Cinque settori espositivi. Uno, il "fulcro storico" del salone, dedicato a software e digitalizzazione: BIM, droni, stampa 3D, realtà aumentata, intelligenza artificiale.
Non è più un angolo di nicchia ma è diventato Il cuore della fiera.
Nel primo giorno, uno degli incontri più seguiti si intitolava "L'Intelligenza Artificiale nello studio di architettura: strumenti, metodi e visioni future".
Qualche anno fa sarebbe sembrato un titolo da convegno accademico. Oggi è un seminario con crediti formativi, pieno di professionisti.
Cosa è cambiato?
È cambiato che il BIM non è più "il modello 3D". È diventato un metodo: gestione dei dati, piattaforme condivise, processi normati.
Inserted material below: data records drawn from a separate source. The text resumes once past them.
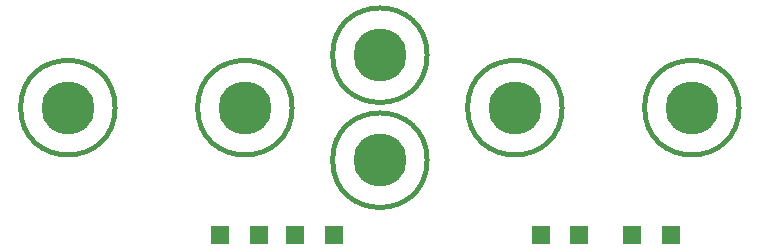
<source format=gbr>
G04 #@! TF.FileFunction,Paste,Bot*
%FSLAX46Y46*%
G04 Gerber Fmt 4.6, Leading zero omitted, Abs format (unit mm)*
G04 Created by KiCad (PCBNEW 4.0.4-stable) date Monday, April 23, 2018 'PMt' 09:01:18 PM*
%MOMM*%
%LPD*%
G01*
G04 APERTURE LIST*
%ADD10C,0.100000*%
%ADD11C,0.425000*%
%ADD12R,1.500000X1.500000*%
%ADD13C,4.500000*%
%ADD14C,0.200000*%
G04 APERTURE END LIST*
D10*
D11*
X117284000Y-153543000D02*
G75*
G03X117284000Y-153543000I-4000000J0D01*
G01*
X143700000Y-157988000D02*
G75*
G03X143700000Y-157988000I-4000000J0D01*
G01*
X170116000Y-153543000D02*
G75*
G03X170116000Y-153543000I-4000000J0D01*
G01*
X155130000Y-153543000D02*
G75*
G03X155130000Y-153543000I-4000000J0D01*
G01*
X132270000Y-153543000D02*
G75*
G03X132270000Y-153543000I-4000000J0D01*
G01*
X143700000Y-149098000D02*
G75*
G03X143700000Y-149098000I-4000000J0D01*
G01*
D12*
X164311600Y-164338000D03*
X161011600Y-164338000D03*
X135782320Y-164338000D03*
X132482320Y-164338000D03*
X156602700Y-164338000D03*
X153302700Y-164338000D03*
X129439940Y-164338000D03*
X126139940Y-164338000D03*
D13*
X113284000Y-153543000D03*
D14*
X113284000Y-157543000D03*
D13*
X139700000Y-157988000D03*
D14*
X139700000Y-161988000D03*
D13*
X166116000Y-153543000D03*
D14*
X166116000Y-157543000D03*
D13*
X151130000Y-153543000D03*
D14*
X151130000Y-157543000D03*
D13*
X128270000Y-153543000D03*
D14*
X128270000Y-157543000D03*
D13*
X139700000Y-149098000D03*
D14*
X139700000Y-153098000D03*
M02*

</source>
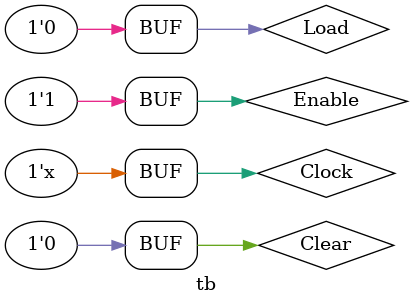
<source format=v>

module tb();

reg  Clock , Clear, Load, Enable;
wire [3:0]Q;

lab6_2_3 tb (.Clock(Clock), .Enable(Enable), .Clear(Clear), .Load(Load), .Q(Q));
initial 
begin 
Clock = 0 ;
end 

always #5 Clock=~Clock ;

initial begin
    Enable = 0;
    #20 Enable = 1;
    #150 Enable = 0;
    #40 Enable = 1;
    end
    
    initial begin
    Clear = 0;
    #40 Clear = 1;
    #20 Clear = 0;
    end
    
    initial begin
    Load = 0;
    #80 Load = 1;
    #10 Load = 0;
    end






endmodule

</source>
E ora si salda con l'IA che si miscela agli algoritmi che ottimizzano i calcoli strutturali, stimano l'efficienza energetica di un edificio prima che venga posata la prima pietra, riducendo gli errori nei computi metrici.
Quello che stiamo vedendo è che la tecnologia sta “volando”. Strumenti e software migliorano e cambiano velocemente, ma dall’altro lato, le persone che la sanno usare e la usano, hanno bisogno di più tempo per adeguarsi.
Tutto ciò fa sì che BIM Specialist, BIM Coordinator, BIM Manager, CDE Manager: figure che dieci anni fa non esistevano, siano oggi richieste da bandi pubblici e progetti PNRR. E sono ancora troppo poche rispetto alla domanda.
I giovani tecnici, periti e geometri, sono ancora una volta davanti a un bivio e devono scegliere se investire in una specializzazione che il mercato sta chiedendo a voce alta.
Riusciremo a formare le persone che servono e serviranno nei prossimi anni?